- TASK TO COMPLETE -
Please retype every entry as written, and keep the pictures out.

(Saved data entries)

───

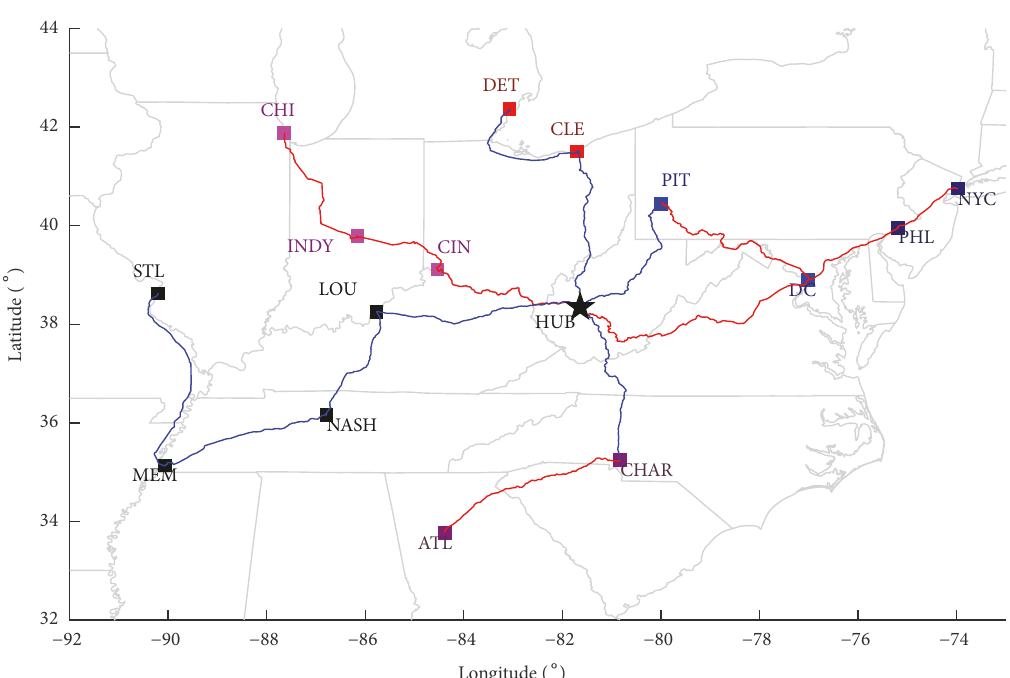
Figure 7: Solution 3 of mass transit system showing mode of transportation: red = train; blue =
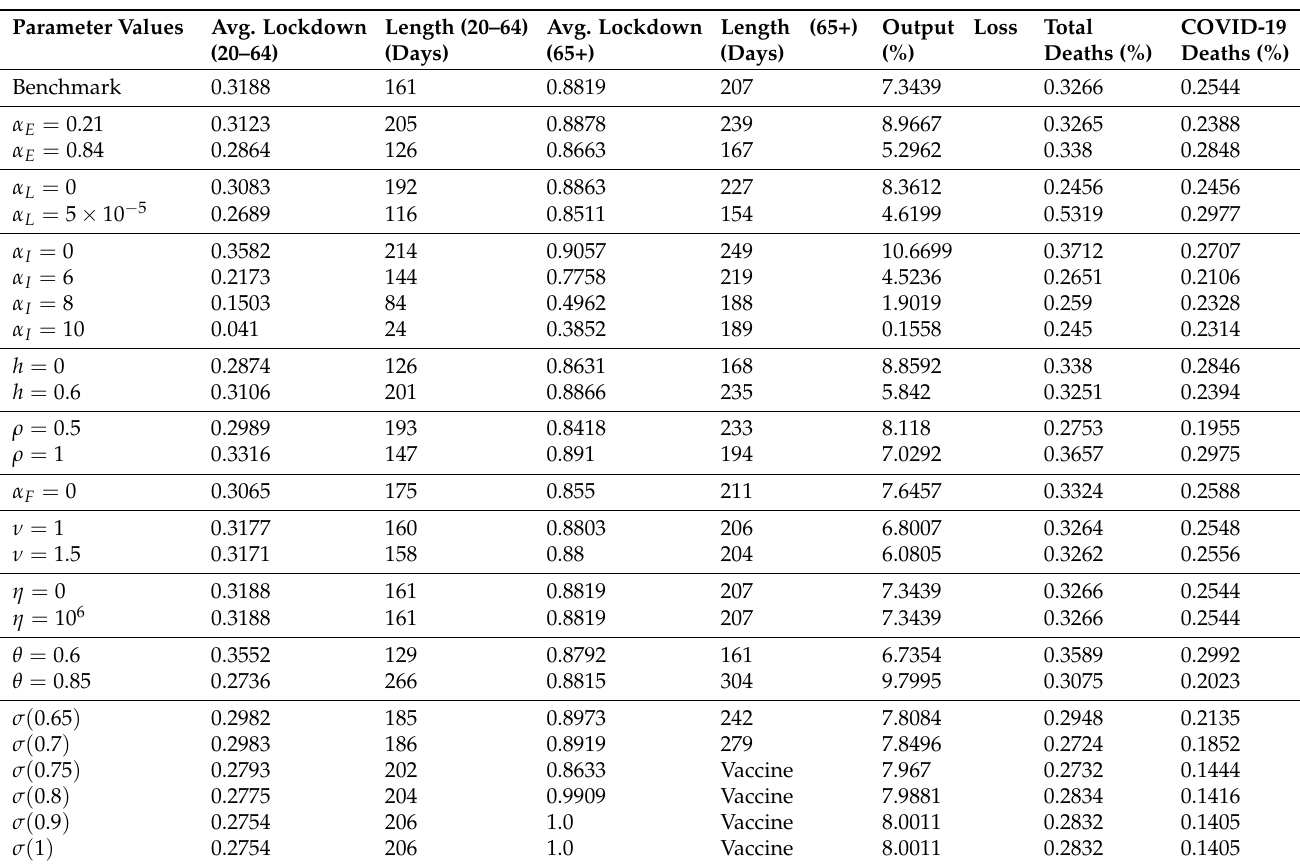
Table 4. Parameter robustness results (note: lockdown for 65+ ends at herd immunity). Benchmark parameters: χ = 10/ r , r = 0.001%, α E = 0.42, h = 0.4, α L = 10 − 5 , α I = 1, ρ = 0.75, F = 1, θ = 0.75, ν = 0.67, η = 10. Death rates from Table 1. herd immunity threshold =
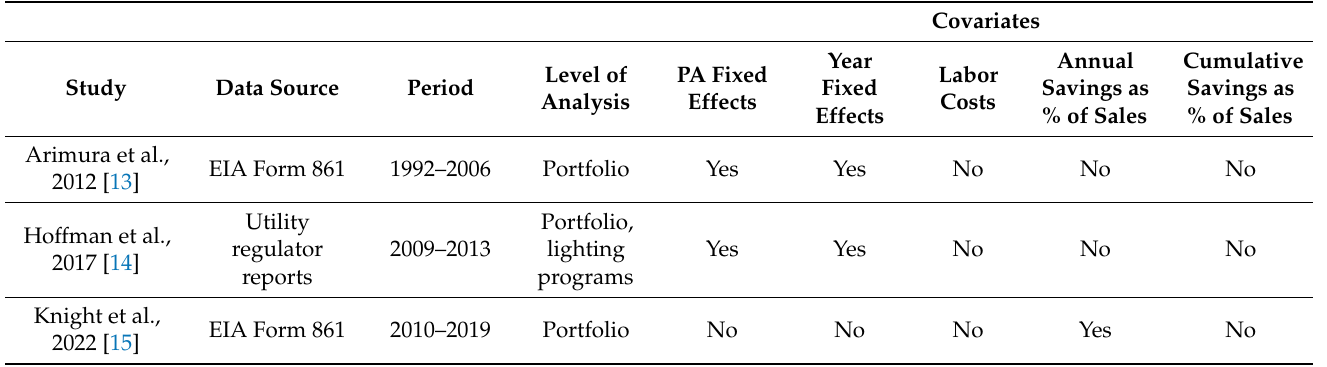
Table 1. Comparison of econometric models of the cost of saved electricity.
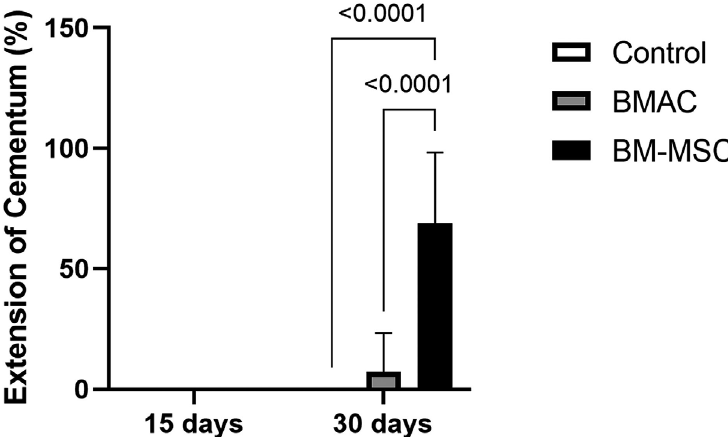
Figure 5- Histogram reporting the histomorphometry analysis of cementum extension (%) - a linear extension of the new cementum in the total extension of the distal root of the first molar - at postoperative 15 and 30 days. Filling with BM-MSCs affects cementum formation within 30 days. Means and standard deviations of the groups at different experimental times: 15 days: no cementum-like tissue was observed in any group; 30 days: Control (zero), BMAC (7.2±16.10), BM-MSCs (68.83±29.53)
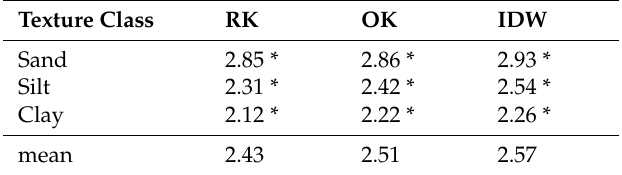
Figure 10. Spatial interpolated soil map for the texture class clay based on the RK approach. Circles display the sample locations and colors are scaled in the same color as background clay map. Table 4. Root mean square error (RMSE) [Mass-%] for retrieved soil texture classes using the different approaches compared to in-situ data. RK: Regression Kriging, OK: Ordinary Kriging, IDW: Inverse Distance Weighted, * denotes a significant difference of the soil texture distributions from the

───

- RESULT OF THIS TASK -
Figure 7: Solution 3 of mass transit system showing mode of transportation: red = train; blue =
Table 4. Parameter robustness results (note: lockdown for 65+ ends at herd immunity). Benchmark parameters: χ = 10/ r , r = 0.001%, α E = 0.42, h = 0.4, α L = 10 − 5 , α I = 1, ρ = 0.75, F = 1, θ = 0.75, ν = 0.67, η = 10. Death rates from Table 1. herd immunity threshold =
Table 1. Comparison of econometric models of the cost of saved electricity.
Figure 5- Histogram reporting the histomorphometry analysis of cementum extension (%) - a linear extension of the new cementum in the total extension of the distal root of the first molar - at postoperative 15 and 30 days. Filling with BM-MSCs affects cementum formation within 30 days. Means and standard deviations of the groups at different experimental times: 15 days: no cementum-like tissue was observed in any group; 30 days: Control (zero), BMAC (7.2±16.10), BM-MSCs (68.83±29.53)
Figure 10. Spatial interpolated soil map for the texture class clay based on the RK approach. Circles display the sample locations and colors are scaled in the same color as background clay map. Table 4. Root mean square error (RMSE) [Mass-%] for retrieved soil texture classes using the different approaches compared to in-situ data. RK: Regression Kriging, OK: Ordinary Kriging, IDW: Inverse Distance Weighted, * denotes a significant difference of the soil texture distributions from the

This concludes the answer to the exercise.